Again personally I like a breed for the Foudation and Classic American Shetland pony because they remind me more of the first Shetland ponies who were brought to this country and bred. I LOVE to watch the Moderns as they are so exciting to see strut their stuff, but I don't believe I want one.

JMO,

Jenny


----------



## Indian*R*A*I*N*Dance (Nov 17, 2007)

Is this modern or classic shows? Whats the difference?


----------



## Leeana (Nov 17, 2007)

> Indian*R*A*I*N*Dance Posted Yesterday, 09:24 PM Is this modern or classic shows? Whats the difference?


The moderns, classics and foundations are all different 'types' of American Shetlands. The American Shetland is a breed in whole. The moderns have a mix of Hackney blood which is why they possess more extreme movement.

The classics and foundations have less movement (for the most part) and dont carry any hackney blood in the upfront pedigree.

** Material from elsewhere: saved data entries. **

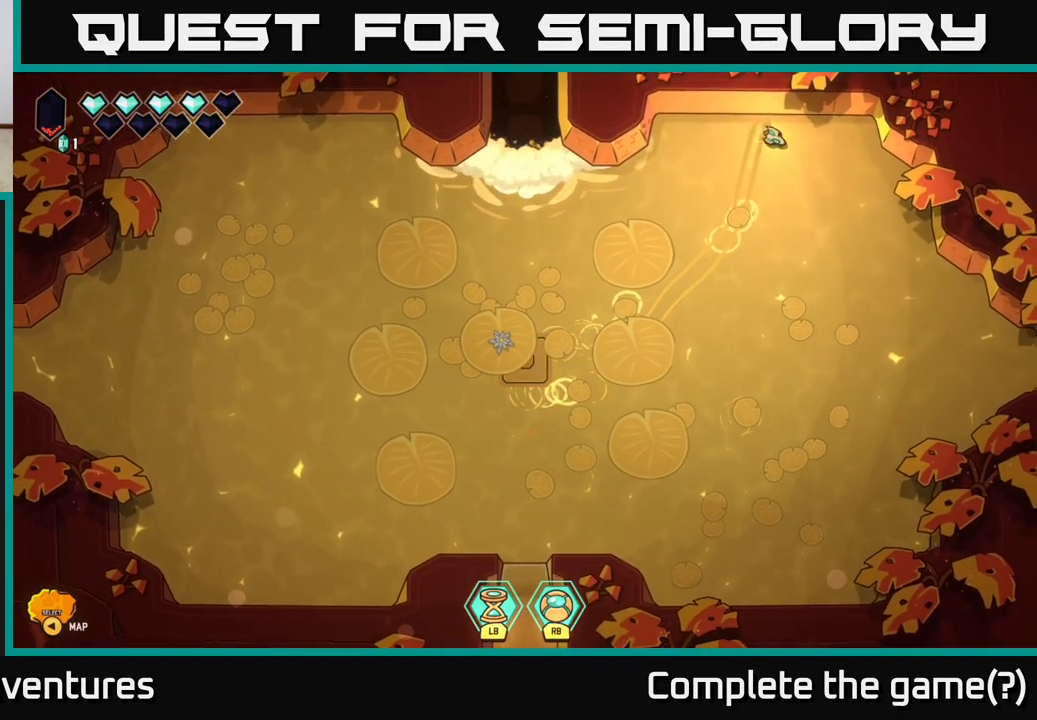
{"buttons": [], "left_stick": "center", "right_stick": "center", "events": [[400, "left_stick", "center"]]}
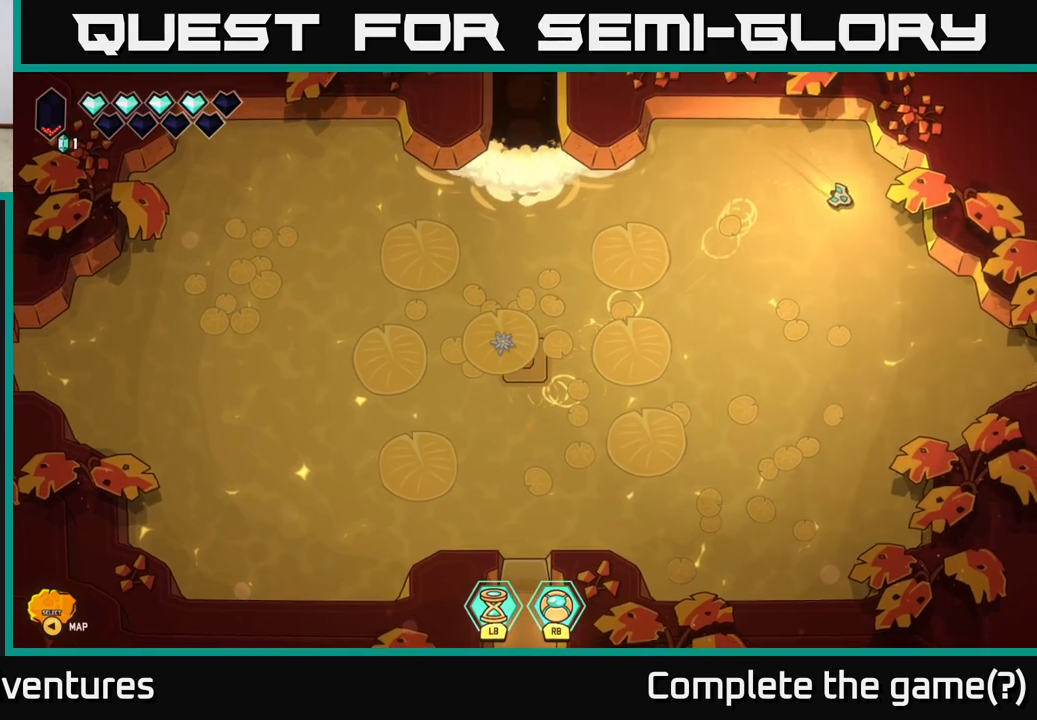
{"buttons": [], "left_stick": "center", "right_stick": "center", "events": []}
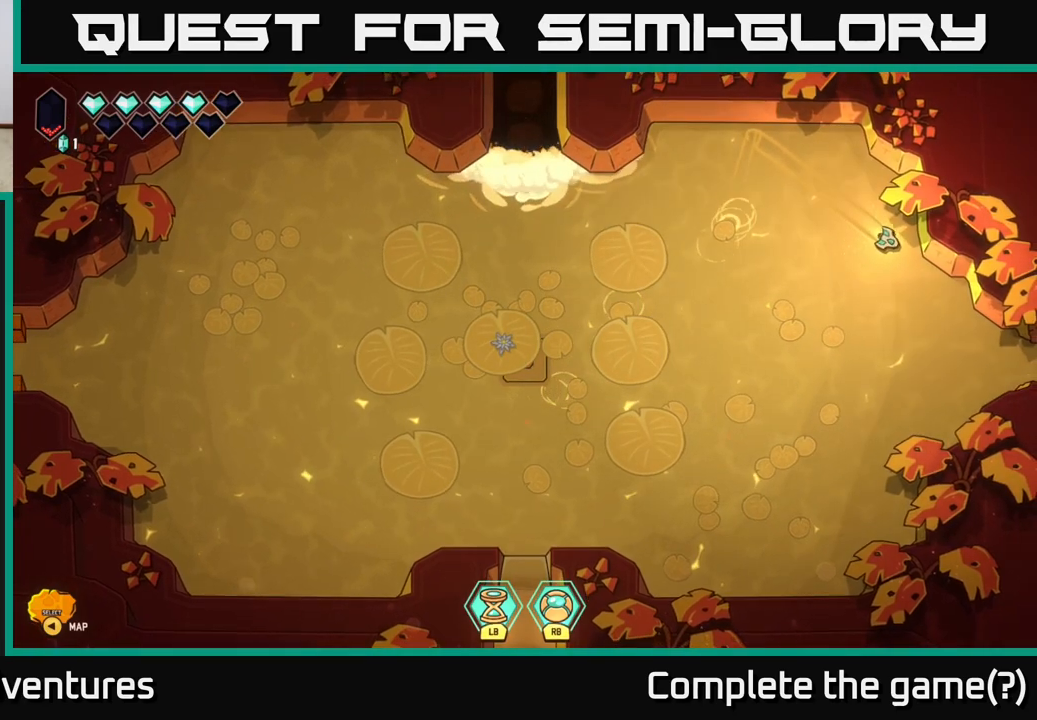
{"buttons": [], "left_stick": "center", "right_stick": "center", "events": []}
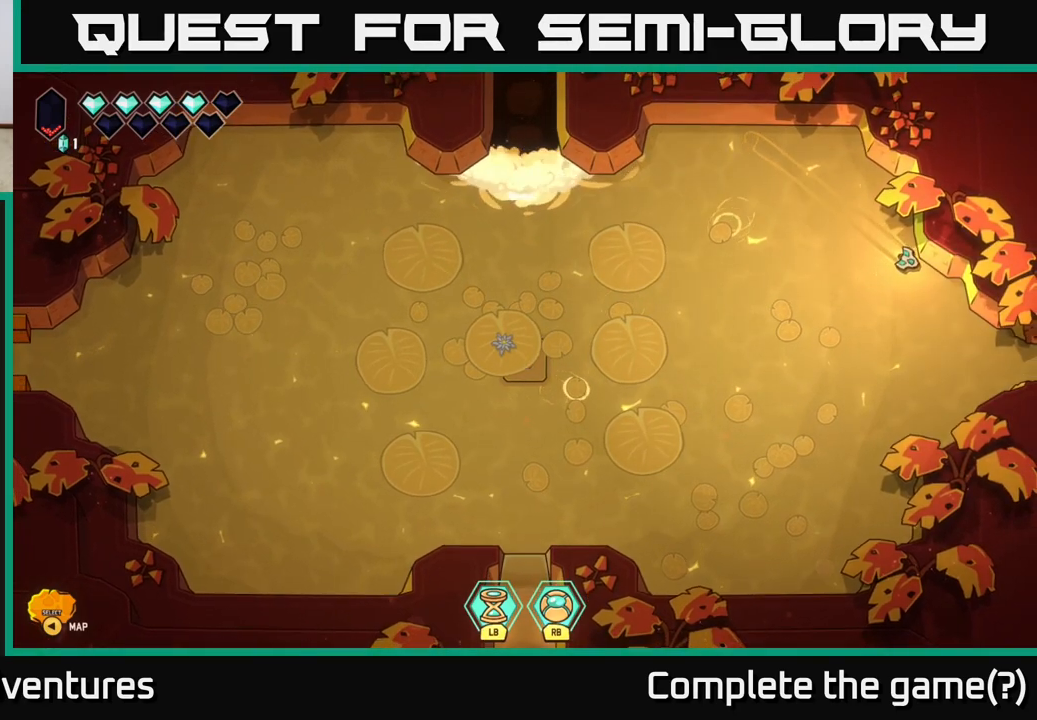
{"buttons": [], "left_stick": "center", "right_stick": "center", "events": []}
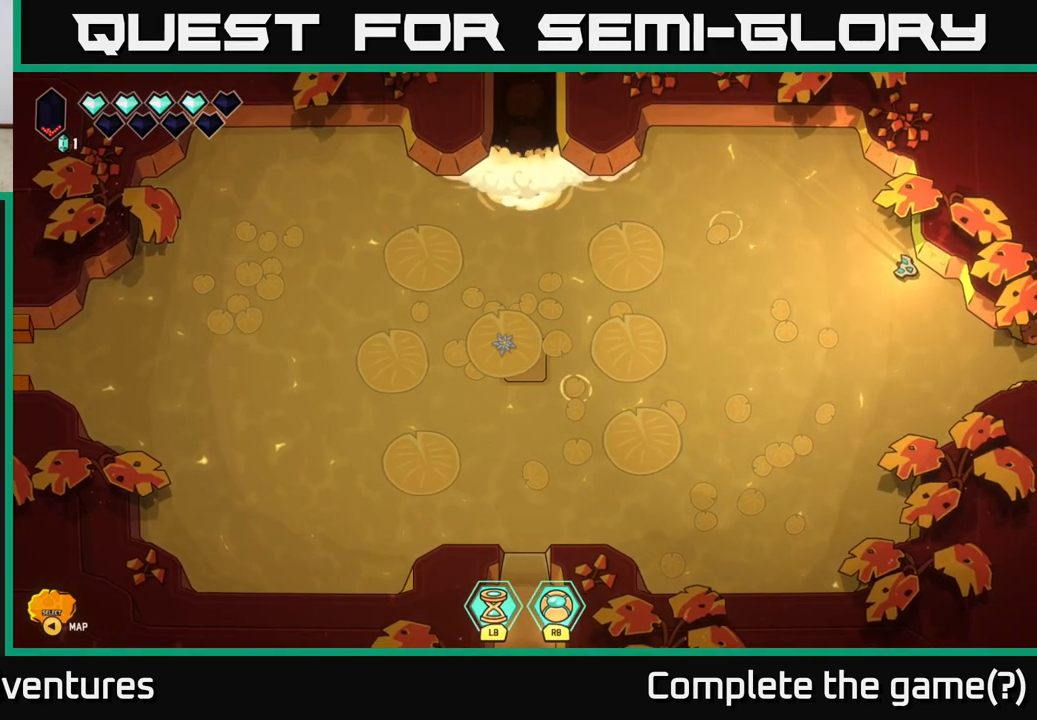
{"buttons": [], "left_stick": "left", "right_stick": "center", "events": [[133, "left_stick", "down-left"], [283, "left_stick", "left"]]}
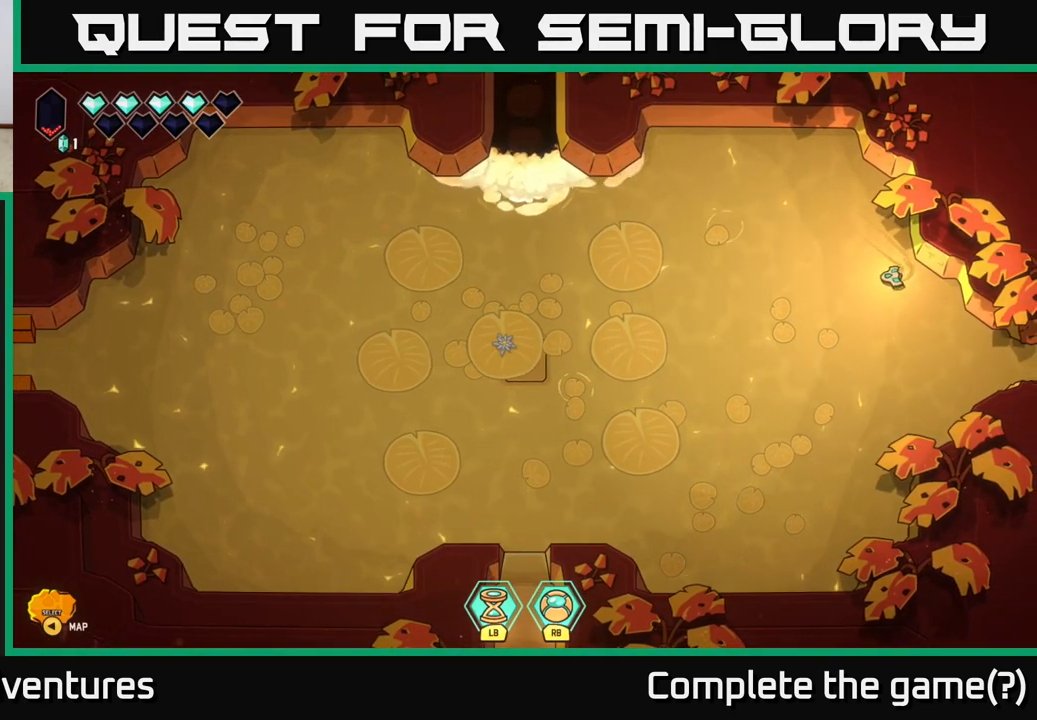
{"buttons": [], "left_stick": "left", "right_stick": "center", "events": []}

The moderns and classics show at the same AMHR/ASPC shows but in different classes and division.


----------



## Mercysmom (Nov 18, 2007)

disneyhorse said:


> I voted for Modern. I have three of them and I just LOVE them. They are the horse I've always aspired to own.
> 
> That said, you can't deny the beauty and kindness of the Classic. The Classic American Shetland is a beautiful pony and I am just AMAZED at the consistency of quality at Congress. They ALL are amazingly correct with wonderful toplines, upright hooky necks, and beautiful little heads. To pick the champion it seems truly comes down to the nuances of type and conformation. AND they move beautifully, too. Coming from the minis, where conformation and movement runs a huge range... I just appreciate how truly consistent in quality they are.
> 
> ...


I voted Modern - have loved them since I was little and read "Easter Pony" and "The Show Ring, Easter Pony Grows Up" about an orphaned Shetland Pony who was a Modern.

Agreed but I feel I am lucky - one Modern I had looked at was a beautifully conformed horse but could not move without stretchies as a foal. Neffie is growing into her attitude and her modified diet - her tongue is paralyzed from the tip to 2 inches up so she is on a slurry diet - and I cannot feel her ribs like I could before.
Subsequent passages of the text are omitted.